Betreuungs­regelung gemeinsame Obhut

Vater muss nicht für verheiratete Mutter seines Kindes zahlen

 

Das Problem
Mit der Neuregelung des Kindesunterhalts im Jahr 2017 hat der Gesetzgeber den sogenannten Betreuungsunterhalt eingeführt. Mit dem Betreuungsunterhalt wird der notwendige Lebensunterhalt des betreuenden Elternteils finanziert, solange dieser wegen der Kinderbetreuung ganz oder teilweise auf eine Erwerbstätigkeit verzichten muss und sich darum nicht selber unterhalten kann. Wenn eine betreuende Mutter zwei Kinder von zwei verschiedenen Vätern hat, stellt sich die Frage, welcher der Väter den Betreuungsunterhalt bezahlen muss.

Der Fall
A und B waren nicht verheiratet und wurden 2012 Eltern einer Tochter, die bei der Mutter B lebte. B lebte (teilweise) von der Sozialhilfe. A hat ein Einkommen von durchschnittlich Fr. 21'000.– pro Monat. Im Oktober 2017 heiratet B den C. B und C werden im November 2017 Eltern einer (zweiten) Tochter.

Das Urteil
Der Fall beeindruckt durch die Länge des Verfahrens. Die Mutter hat die Unterhaltsklage am 16. Oktober 2013 hängig gemacht. Das Bundesgericht hat sein Urteil 20. April 2022 gefällt. Der Grund war, dass A und B gleichzeitig ein langjähriges Verfahren über die elterliche Sorge und die Betreuung führten.

Wenig erstaunlich ist dass A den Barunterhalt, also die Kosten der gemeinsamen Tochter finanzieren und bis Oktober 2017 auch Betreuungsunterhalt bezahlen muss.

Für die Zeit nach der Heirat fand das Bundesgericht, dass ein Ehepaar gemäss Art. 163 Abs. 1 ZGB frei sei, wie es sich organisiert und welchen Beitrag jeder Ehegatte an den gemeinsamen Haushalt leistet.

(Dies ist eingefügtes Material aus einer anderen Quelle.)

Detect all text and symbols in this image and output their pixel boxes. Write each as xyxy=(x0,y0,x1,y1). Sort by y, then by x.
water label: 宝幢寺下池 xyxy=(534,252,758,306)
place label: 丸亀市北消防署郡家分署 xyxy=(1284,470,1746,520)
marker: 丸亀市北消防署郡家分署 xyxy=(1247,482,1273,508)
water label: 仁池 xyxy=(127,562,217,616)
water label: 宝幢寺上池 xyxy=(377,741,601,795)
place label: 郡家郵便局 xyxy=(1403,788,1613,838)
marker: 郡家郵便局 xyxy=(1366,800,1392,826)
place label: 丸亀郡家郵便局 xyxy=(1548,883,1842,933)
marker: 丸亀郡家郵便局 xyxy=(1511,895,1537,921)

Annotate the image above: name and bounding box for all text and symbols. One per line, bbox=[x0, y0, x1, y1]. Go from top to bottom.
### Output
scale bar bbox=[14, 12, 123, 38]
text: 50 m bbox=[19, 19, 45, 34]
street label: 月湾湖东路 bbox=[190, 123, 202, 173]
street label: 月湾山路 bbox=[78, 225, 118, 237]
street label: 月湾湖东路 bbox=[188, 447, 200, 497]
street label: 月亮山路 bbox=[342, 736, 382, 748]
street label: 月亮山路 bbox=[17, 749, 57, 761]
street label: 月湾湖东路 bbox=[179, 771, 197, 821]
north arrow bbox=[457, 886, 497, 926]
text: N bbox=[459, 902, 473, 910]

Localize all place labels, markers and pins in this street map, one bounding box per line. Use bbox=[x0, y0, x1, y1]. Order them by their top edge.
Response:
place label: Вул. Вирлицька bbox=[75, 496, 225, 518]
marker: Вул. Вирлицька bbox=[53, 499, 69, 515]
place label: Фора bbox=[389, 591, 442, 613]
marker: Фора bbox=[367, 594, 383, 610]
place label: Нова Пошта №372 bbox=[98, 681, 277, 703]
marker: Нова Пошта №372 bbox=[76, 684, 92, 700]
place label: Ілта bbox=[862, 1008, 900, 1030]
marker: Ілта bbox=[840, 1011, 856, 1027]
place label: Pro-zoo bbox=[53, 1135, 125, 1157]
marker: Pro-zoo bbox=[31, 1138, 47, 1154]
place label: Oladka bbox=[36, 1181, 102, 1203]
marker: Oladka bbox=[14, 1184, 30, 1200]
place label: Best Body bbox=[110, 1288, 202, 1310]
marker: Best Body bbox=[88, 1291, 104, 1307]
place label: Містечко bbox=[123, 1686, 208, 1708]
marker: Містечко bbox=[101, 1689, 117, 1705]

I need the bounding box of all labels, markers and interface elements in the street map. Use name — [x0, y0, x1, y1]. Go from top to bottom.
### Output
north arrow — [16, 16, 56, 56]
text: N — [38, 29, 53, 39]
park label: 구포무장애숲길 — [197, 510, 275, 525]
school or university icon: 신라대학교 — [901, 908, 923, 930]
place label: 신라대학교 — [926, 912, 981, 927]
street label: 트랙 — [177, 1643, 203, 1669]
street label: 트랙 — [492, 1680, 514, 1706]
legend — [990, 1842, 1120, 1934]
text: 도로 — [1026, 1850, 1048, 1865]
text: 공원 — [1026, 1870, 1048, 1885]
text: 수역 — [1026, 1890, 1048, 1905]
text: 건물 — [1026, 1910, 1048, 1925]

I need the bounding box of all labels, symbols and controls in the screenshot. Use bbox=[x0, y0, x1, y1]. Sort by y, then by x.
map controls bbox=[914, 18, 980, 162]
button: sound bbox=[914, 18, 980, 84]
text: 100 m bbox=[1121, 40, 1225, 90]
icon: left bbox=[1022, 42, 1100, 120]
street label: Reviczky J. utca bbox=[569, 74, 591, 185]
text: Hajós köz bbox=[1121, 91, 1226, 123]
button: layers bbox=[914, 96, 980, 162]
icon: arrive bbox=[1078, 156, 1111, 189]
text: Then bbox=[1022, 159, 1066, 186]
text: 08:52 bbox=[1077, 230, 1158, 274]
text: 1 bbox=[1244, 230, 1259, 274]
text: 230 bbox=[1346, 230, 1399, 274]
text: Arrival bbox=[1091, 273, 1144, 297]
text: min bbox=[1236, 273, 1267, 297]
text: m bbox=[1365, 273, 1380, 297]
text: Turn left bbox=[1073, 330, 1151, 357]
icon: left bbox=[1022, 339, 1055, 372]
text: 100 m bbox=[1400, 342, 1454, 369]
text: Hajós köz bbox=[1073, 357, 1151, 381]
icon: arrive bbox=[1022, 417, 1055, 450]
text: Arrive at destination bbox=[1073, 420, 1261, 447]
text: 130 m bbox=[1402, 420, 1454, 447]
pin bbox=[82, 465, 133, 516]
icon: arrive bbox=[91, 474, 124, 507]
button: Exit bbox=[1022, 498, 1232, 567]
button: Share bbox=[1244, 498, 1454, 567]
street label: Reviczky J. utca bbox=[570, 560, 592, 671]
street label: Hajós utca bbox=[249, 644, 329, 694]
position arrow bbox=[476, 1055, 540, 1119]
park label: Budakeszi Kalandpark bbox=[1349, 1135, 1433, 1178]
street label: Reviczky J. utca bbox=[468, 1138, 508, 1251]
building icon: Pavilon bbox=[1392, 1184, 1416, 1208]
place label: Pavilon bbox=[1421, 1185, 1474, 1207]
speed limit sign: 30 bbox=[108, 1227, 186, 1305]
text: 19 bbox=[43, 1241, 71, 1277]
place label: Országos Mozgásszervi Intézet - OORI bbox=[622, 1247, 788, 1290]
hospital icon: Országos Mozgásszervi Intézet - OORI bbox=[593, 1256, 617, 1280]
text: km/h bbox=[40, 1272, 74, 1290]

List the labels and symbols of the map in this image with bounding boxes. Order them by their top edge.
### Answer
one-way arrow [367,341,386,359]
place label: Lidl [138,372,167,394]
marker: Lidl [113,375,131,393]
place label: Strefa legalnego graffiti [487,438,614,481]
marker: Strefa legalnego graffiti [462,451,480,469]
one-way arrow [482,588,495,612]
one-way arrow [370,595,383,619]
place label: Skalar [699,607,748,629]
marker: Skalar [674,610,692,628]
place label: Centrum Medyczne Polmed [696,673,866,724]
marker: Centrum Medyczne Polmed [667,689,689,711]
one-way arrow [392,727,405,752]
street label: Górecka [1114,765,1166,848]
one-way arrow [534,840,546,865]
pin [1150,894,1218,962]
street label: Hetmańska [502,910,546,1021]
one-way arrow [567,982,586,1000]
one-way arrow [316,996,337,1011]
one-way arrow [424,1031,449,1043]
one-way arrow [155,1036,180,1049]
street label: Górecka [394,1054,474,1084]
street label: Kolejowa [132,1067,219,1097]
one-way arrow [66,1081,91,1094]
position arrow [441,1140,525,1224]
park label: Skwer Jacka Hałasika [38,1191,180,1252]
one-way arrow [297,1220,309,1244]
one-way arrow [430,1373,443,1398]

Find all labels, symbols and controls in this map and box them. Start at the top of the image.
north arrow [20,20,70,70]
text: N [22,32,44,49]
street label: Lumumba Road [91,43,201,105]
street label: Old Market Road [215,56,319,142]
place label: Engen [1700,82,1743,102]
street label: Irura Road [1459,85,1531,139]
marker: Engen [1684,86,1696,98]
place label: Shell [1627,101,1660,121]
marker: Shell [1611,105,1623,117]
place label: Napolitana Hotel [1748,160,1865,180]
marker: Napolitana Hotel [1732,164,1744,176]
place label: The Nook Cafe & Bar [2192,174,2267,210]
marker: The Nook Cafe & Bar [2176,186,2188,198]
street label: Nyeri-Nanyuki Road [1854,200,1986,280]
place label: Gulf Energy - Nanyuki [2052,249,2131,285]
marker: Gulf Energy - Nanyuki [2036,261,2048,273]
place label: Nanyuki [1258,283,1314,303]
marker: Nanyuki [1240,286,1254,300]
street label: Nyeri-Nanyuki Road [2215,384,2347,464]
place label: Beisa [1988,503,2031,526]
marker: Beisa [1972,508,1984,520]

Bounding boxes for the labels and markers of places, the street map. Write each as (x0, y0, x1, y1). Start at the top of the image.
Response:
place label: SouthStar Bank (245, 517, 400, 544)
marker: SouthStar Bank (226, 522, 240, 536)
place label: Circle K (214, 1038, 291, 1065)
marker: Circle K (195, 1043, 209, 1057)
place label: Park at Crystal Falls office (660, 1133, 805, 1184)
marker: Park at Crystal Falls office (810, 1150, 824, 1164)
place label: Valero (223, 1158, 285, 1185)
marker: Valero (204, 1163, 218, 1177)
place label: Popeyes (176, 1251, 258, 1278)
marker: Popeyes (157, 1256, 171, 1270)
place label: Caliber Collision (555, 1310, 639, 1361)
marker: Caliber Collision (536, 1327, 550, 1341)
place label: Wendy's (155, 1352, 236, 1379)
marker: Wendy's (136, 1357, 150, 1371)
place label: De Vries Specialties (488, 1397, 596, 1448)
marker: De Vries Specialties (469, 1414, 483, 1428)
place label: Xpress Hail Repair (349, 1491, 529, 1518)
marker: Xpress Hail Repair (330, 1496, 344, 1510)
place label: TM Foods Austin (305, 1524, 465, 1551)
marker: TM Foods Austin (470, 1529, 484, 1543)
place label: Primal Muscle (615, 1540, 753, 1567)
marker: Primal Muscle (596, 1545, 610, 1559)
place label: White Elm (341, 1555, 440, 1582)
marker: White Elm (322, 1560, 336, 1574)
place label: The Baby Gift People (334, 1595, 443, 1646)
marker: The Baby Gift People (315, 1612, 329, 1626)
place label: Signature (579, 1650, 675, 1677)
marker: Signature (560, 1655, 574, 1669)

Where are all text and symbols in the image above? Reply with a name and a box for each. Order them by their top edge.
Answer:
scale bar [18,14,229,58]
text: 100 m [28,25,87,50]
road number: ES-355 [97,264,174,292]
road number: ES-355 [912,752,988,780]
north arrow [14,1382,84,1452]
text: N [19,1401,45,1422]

B und C hätten sich dahin verständigt hätten, dass C seinen Beitrag an den Haushalt durch Geldzahlung erbringe, während B den Haushalt führe und das gemeinsame Kind betreue. Durch den Geldbeitrag von C sei der Lebensunterhalt von B gedeckt. Darum hat benötige sie keinen Betreuungsunterhalt von A.

Fasst man diese Begründung des Bundesgerichts zusammen, geht die Unterhaltspflicht des Ehemannes der Pflicht des nicht verheirateten Vaters vor, Betreuungsunterhalt zu leisten.

Keine Rolle spielt gemäss dem Urteil die finanzielle Situation der beiden Väter. A hat ein ausserordentlich hohes Einkommen. Das Einkommen von C wird nicht erwähnt. Man hätte darum auf die Idee kommen können, den Betreuungsunterhalt A aufzuerlegen, weil seine finanzielle Leistungsfähigkeit so hoch. Das Bundesgericht zieht dies nicht einmal in Erwägung. Man muss darum annehmen, dass A solange keinen Betreuungsunterhalt zahlen muss, wie C seine Ehefrau unterhalten kann. Ob A auch dann keinen Betreuungsunterhalt bezahlen müsste, wenn C nicht in der Lage wäre, seine Ehefrau B zu unterhalten, dazu äussert sich das Bundesgericht nicht.

Offen bleibt nach diesem Urteil, wie der Betreuungsunterhalt zwischen zwei Vätern verteilt wird, welche beide nicht mit der Mutter verheiratet sind. Da sich das Bundesgericht in diesem Urteil auf die eheliche Unterhaltspflicht gestützt hat, dass A zumindest einen Teil des Betreuungsunterhalts hätte bezahlen müssen, wenn B und C nicht geheiratet hätten. Denn in diesem Fall hätte B keinen eherechtlichen Anspruch auf Unterhalt gehabt, der die Pflicht des A hätte verdrängen können, Betreuungsunterhalt zu zahlen.

Es gibt mehrere Kriterien, nach welchen der Betreuungsunterhalt aufgeteilt werden könnte. Man hätte argumentieren können, dass A nur für die Hälfte des Betreuungsunterhalts aufkommen muss, weil seine Tochter ab 2017 schon im Kindergarten ist und die Mutter nach dem Schulstufenmodell 50 % arbeiten müsste, während die Tochter von C noch nicht in der obligatorischen Schule ist und B darum gemäss Schulstufenmodell nicht verpflichtet ist, einer Erwerbstätigkeit nachzugehen. Man kann den Betreuungsunterhalt hälftig oder nach der finanziellen Leistungsfähigkeit der Väter aufteilen. Man kann auch den Vater mehr belasten, der mit der Mutter im Konkubinat lebt.